Zerodha may shut down zero brokerage service: After SEBI’s new circular, Nitin Kamat said – this ended the revenue stream

Brokerage firm Zerodha may end the ‘Zero Brokerage Framework’. Along with this, it can increase the fees for trading in futures and options (FO). Zerodha’s co-founder and CEO Nitin Kamath has given these indications. This may be due to the new circular of the market regulator Security Exchange Board of India. He wrote on the social media platform X – SEBI has recently issued a circular. It states that Market Infrastructure Institutions (MII) should levy the charge to be levied from October 2, 2024 ‘as per the label’. This circular will not only affect brokers but also trading and investing customers. Revenue stream ended due to the new circular Nitin Kamath said that stock exchanges charge transaction fees based on the total turnover done by the broker. The difference between the fees that brokers charge from customers and the fees that the exchanges charge from the broker at the end of the month goes to the broker.
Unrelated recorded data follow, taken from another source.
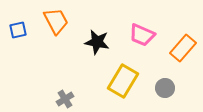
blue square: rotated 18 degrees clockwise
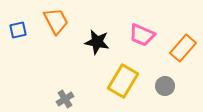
gray circle: moved 2 px up
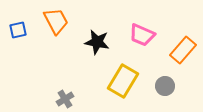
orange rectangle: moved 2 px down
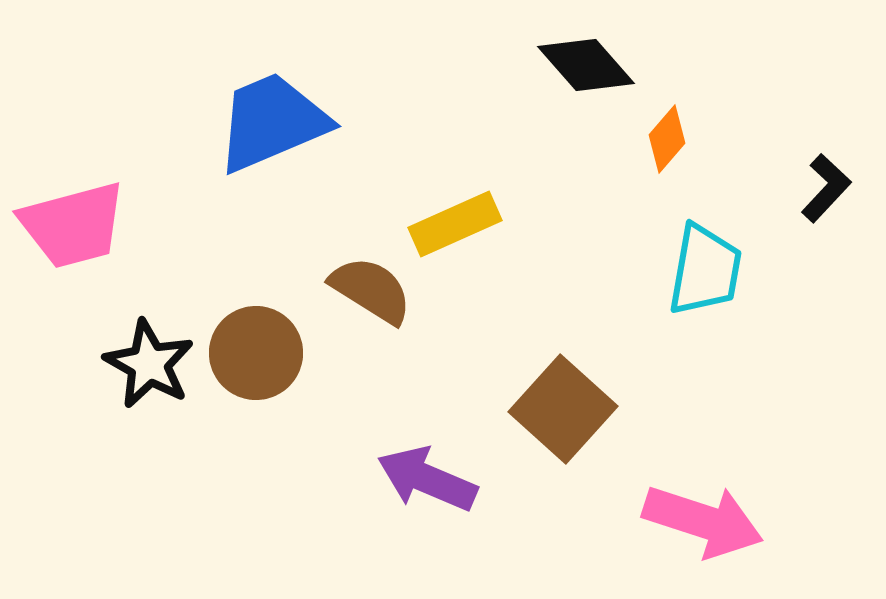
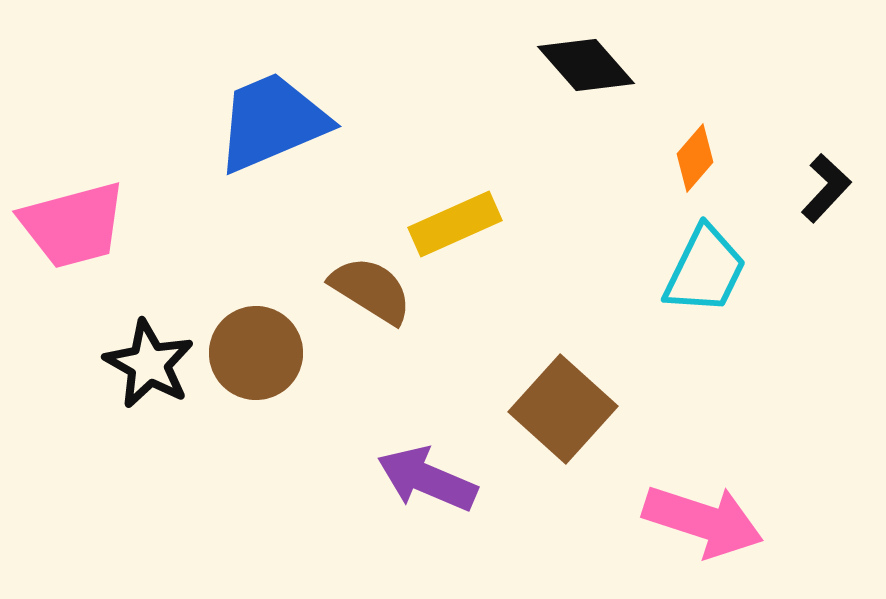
orange diamond: moved 28 px right, 19 px down
cyan trapezoid: rotated 16 degrees clockwise
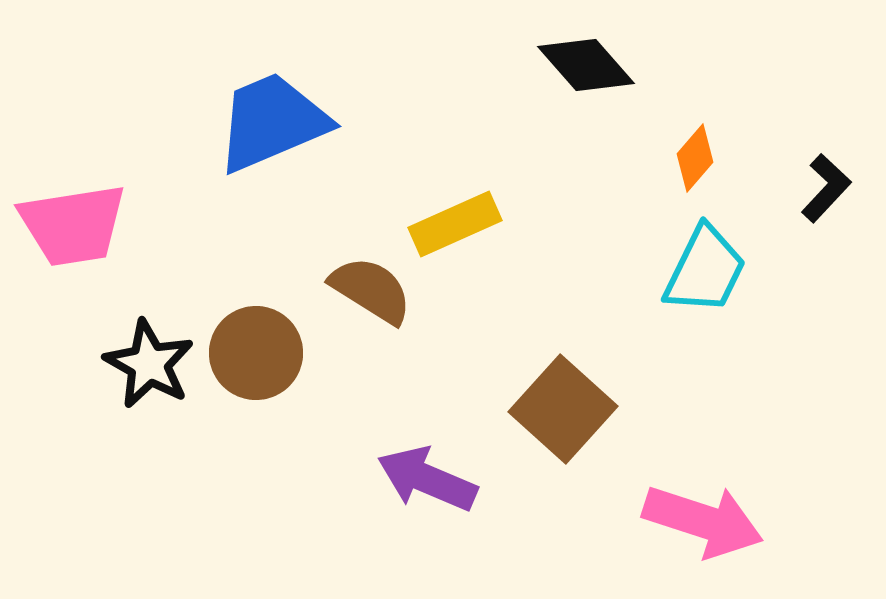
pink trapezoid: rotated 6 degrees clockwise
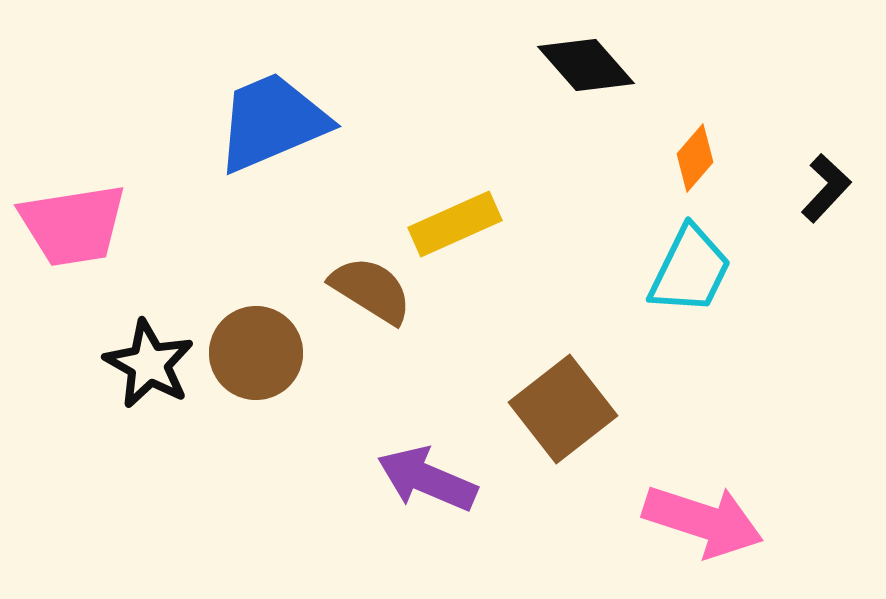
cyan trapezoid: moved 15 px left
brown square: rotated 10 degrees clockwise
Such discounts are common in major markets around the world. These rebates are around 10% of our revenue and between 10-50% for other brokers in the industry. With the new circular, this revenue stream has ended. Zero brokerage structure will have to be abandoned Nitin Kamat said that we are one of the last brokers who offer free equity delivery trades. We are able to do this because the revenue generated from FO trading is able to compensate for the charges. With the new circular, we will most likely have to abandon the zero brokerage structure or increase the brokerage for FO trades. Brokers across the industry will also have to change their prices.